§ **Requirement**
Please restate word for word the line holding "output n_5;" and every following line through the end of the entries.

§ **Material supplied**
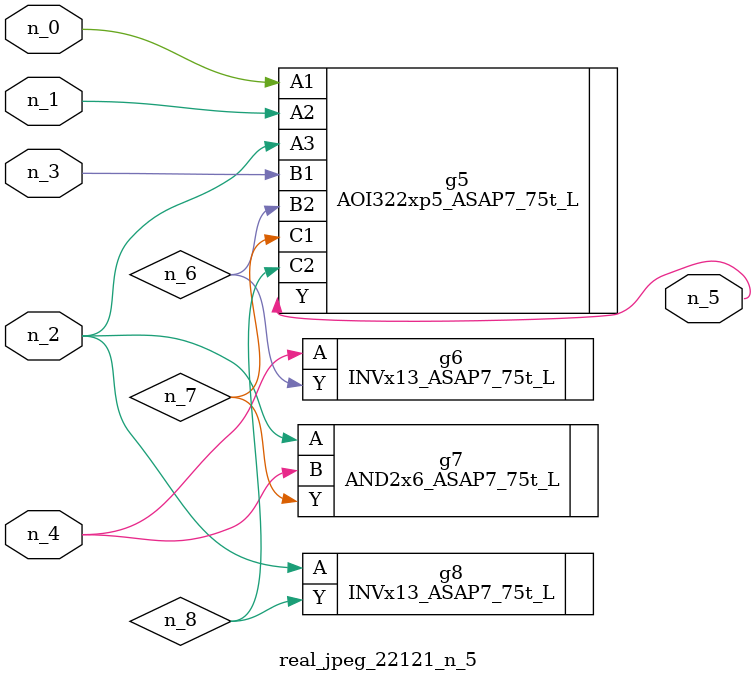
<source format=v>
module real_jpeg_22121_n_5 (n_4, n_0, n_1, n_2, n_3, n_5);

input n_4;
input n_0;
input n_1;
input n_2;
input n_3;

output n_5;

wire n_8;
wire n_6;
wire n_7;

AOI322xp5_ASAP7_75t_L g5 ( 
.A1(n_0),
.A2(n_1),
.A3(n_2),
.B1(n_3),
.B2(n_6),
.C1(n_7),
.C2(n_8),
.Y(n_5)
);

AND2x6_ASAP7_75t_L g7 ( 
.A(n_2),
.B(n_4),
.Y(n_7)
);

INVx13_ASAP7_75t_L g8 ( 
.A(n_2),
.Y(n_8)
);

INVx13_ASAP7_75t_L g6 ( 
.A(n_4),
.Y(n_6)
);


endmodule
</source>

§ **Reply**
output n_5;

wire n_8;
wire n_6;
wire n_7;

AOI322xp5_ASAP7_75t_L g5 ( 
.A1(n_0),
.A2(n_1),
.A3(n_2),
.B1(n_3),
.B2(n_6),
.C1(n_7),
.C2(n_8),
.Y(n_5)
);

AND2x6_ASAP7_75t_L g7 ( 
.A(n_2),
.B(n_4),
.Y(n_7)
);

INVx13_ASAP7_75t_L g8 ( 
.A(n_2),
.Y(n_8)
);

INVx13_ASAP7_75t_L g6 ( 
.A(n_4),
.Y(n_6)
);


endmodule
</source>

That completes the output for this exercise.